- ACTIVITY
Work out how many lines of the records contain "Strecke". Answer with the number and nothing else.

(Extracted page text data)
== Segment start ==

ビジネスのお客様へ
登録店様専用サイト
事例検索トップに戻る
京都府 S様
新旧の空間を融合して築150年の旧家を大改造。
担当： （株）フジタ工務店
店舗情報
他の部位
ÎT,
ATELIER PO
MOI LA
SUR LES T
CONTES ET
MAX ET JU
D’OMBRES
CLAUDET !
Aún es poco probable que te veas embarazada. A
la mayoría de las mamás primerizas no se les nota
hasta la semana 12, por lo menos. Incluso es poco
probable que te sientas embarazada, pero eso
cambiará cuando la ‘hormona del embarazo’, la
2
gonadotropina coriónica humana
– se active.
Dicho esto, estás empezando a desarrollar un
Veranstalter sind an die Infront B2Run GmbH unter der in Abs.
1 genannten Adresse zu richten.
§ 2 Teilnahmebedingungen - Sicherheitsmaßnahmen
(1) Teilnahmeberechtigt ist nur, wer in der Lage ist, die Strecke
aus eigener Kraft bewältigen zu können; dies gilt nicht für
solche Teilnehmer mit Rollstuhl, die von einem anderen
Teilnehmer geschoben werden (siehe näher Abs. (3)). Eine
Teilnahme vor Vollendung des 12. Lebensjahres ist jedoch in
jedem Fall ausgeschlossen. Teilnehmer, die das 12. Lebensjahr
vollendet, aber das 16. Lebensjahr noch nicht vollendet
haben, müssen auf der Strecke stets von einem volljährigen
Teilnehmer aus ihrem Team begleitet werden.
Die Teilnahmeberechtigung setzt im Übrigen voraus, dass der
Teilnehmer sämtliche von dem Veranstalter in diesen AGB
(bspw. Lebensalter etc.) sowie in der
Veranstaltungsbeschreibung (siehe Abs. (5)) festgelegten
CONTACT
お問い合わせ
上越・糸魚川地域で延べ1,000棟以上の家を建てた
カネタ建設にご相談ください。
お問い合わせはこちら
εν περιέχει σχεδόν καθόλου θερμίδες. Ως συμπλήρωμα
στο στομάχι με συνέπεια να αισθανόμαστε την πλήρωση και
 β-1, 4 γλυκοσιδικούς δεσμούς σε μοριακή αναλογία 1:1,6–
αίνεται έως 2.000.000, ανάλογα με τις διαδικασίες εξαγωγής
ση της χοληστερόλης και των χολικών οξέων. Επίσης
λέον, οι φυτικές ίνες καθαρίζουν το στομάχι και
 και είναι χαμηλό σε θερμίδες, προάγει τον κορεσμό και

== Segment end ==

- EXERCISE RESULT
2